Lotta comune contro lo spreco alimentare e il cambio climatico

Lo spreco alimentare e la fame non sono connessi da un legame tanto lineare: una serie più profonda di cause, conseguenze e implicazioni rivela come l’emergenza non possa essere risolta soltanto donando il surplus ai bisognosi.

Le statistiche nude e crude non sono sempre facili da comprendere. Per questo, l’Organizzazione delle Nazioni Unite per l’alimentazione e l’agricoltura (FAO) ha prodotto un video in cui mostra le implicazioni nascoste dello spreco alimentare: effetto serra, disastri climatici, deforestazione e siccità sono le conseguenze del fatto che il 30% del raccolto globale viene sprecato. Un totale di circa 700 miliardi di danni ambientali, che condurrebbero a un’emergenza per la fame ancora più estesa. Il cambio climatico è anche una conseguenza dello spreco alimentare.

Una presa di coscienza può segnare l’inizio della lotta contro lo spreco alimentare. Può essere ulteriormente un modo in cui salvare l’ambiente. Oltre ad avanzare questo invito, il video suggerisce alcuni ottimi consigli su pratiche e gesti da introdurre facilmente nella nostra quotidianità. E’ il tempo di agire!


Orange Fiber: gli agrumi di scarto che sostengono la Sicilia

Una giovane e coraggiosa startup italiana combatte lo spreco dell’industria agrumicola attraverso una soluzione che connette l’industria alimentare a quella della moda. L’idea ha subito colpito l’opinione pubblica in Italia e, recentemente, ha raggiunto anche la corona svedese.

Il cibo può avere una seconda vita anche fuori dal piatto.

Basandosi su una profonda conoscenza dei materiali, delle tecniche e del territorio, un sempre crescente numero di aziende e startup sta avanzando proposte innovative per combattere lo spreco alimentare che non passino necessariamente dalla cucina.

Le ragazze di Orange Fiber rappresentano un esempio virtuoso di creatività e imprenditorialità di questo contesto.

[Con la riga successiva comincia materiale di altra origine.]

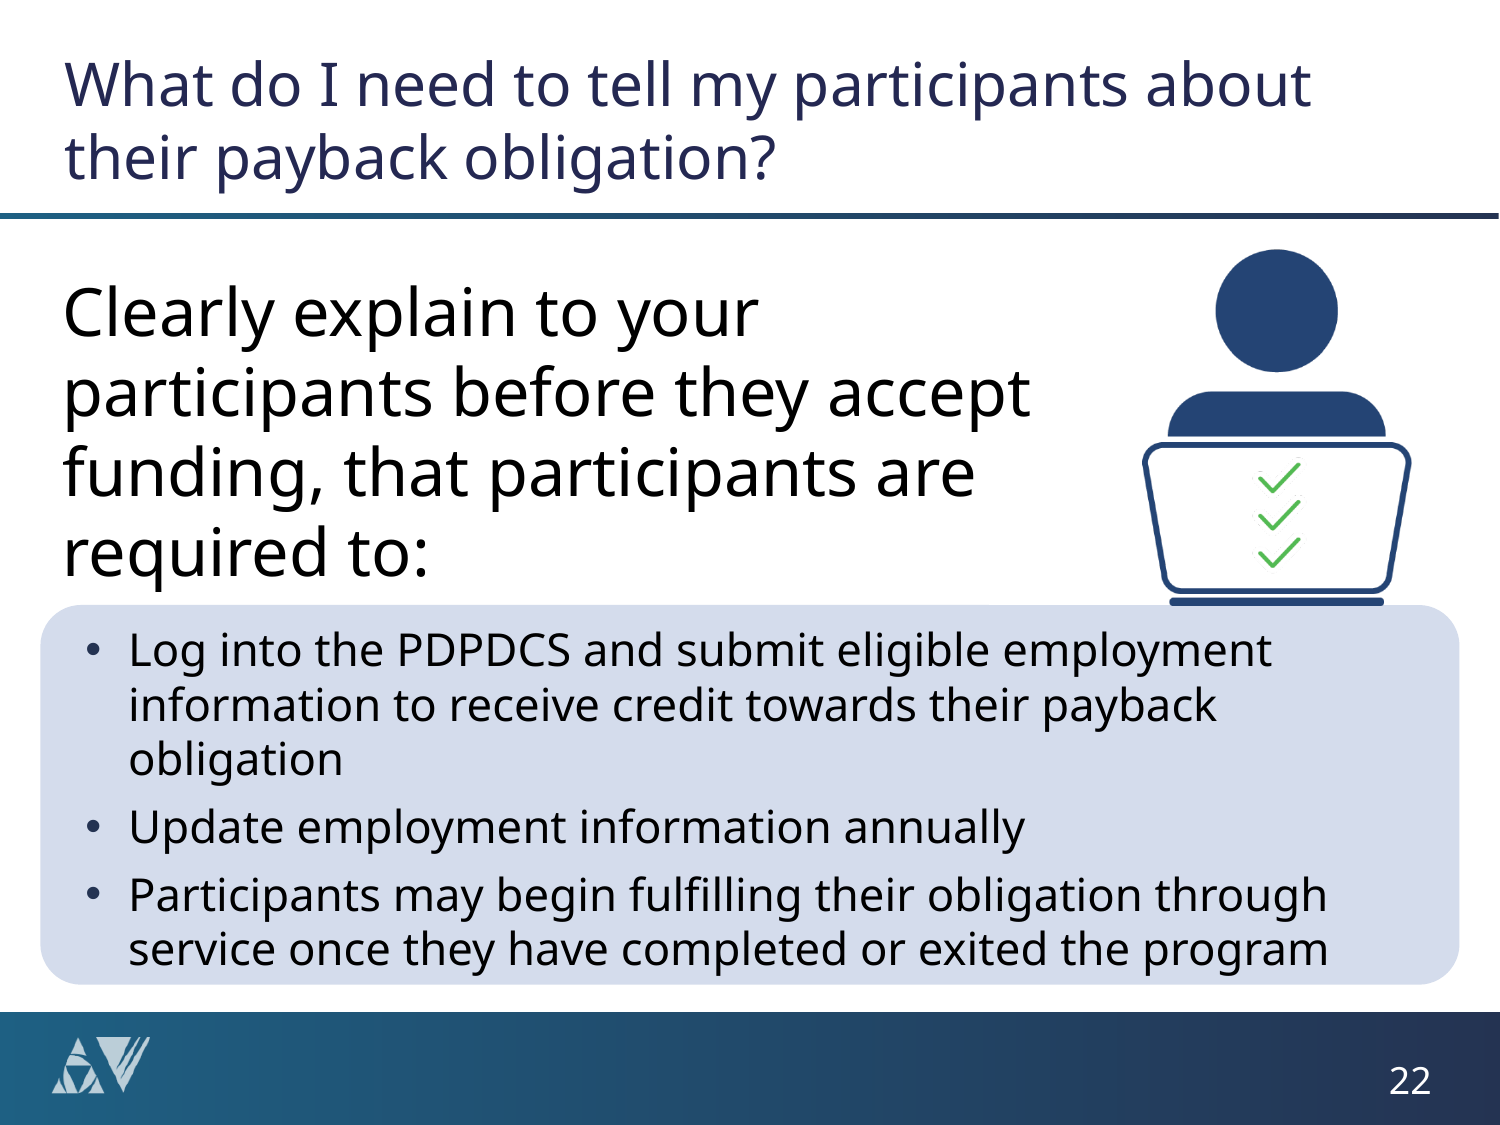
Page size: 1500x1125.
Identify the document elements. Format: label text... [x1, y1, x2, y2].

Il loro obiettivo è quello di connettere l’industria agrumicola italiana con la moda convertendo lo scarto di agrumi (attestato intorno alle 700.000 tonnellate) in un tessuto sostenibile e arricchito di vitamine. L’idea ha catturato sin dall’inizio l’attenzione del pubblico e delle istituzioni, tra cui il Politecnico di Milano e due business angel, che hanno fatto sì che il sogno di Adriana ed Erica prendesse vita in una startup competitiva.

Oltre alla sostenibilità ambientale, la missione di Orange Fiber si concentra sul potenziamento del territorio. La Sicilia, infatti, non è solo la terra d’origine delle due fondatrici, ma anche la location candidata per l’avviamento della produzione. Consapevoli della crisi dell’industria agrumicola e dei bassi tassi di occupazione della regione, Orange Fiber vuole concentrare tutti i suoi sforzi in direzione del territorio, sperando così di portare un impatto positivo sull’economia e la società locale.

Di recente, Orange Fiber ha vinto il Global Change Award, la gara d’innovazione lanciata dalla H&M Conscious Foundation. Grazie a un premio di 150.000 euro e un anno di supporto e formazione della stessa fondazione, insieme a Accenture e il KTH Royal Institute of Technology di Stoccolma, il progetto sarà sviluppato e potenziato Così da poter espandere la sua rete e crescere in scala.

Premiando Adriana ed Erica, i professionisti della moda presenti in giuria hanno esternato il loro interesse nel potenziale di Orange Fiber e in tutti i benefici che l’idea porterà all’industria della moda. Benefici di cui potrà giovare anche l’industria alimentare, l’ambiente e, soprattutto, l’isola soleggiata al profumo d’agrumi da cui tutto è iniziato.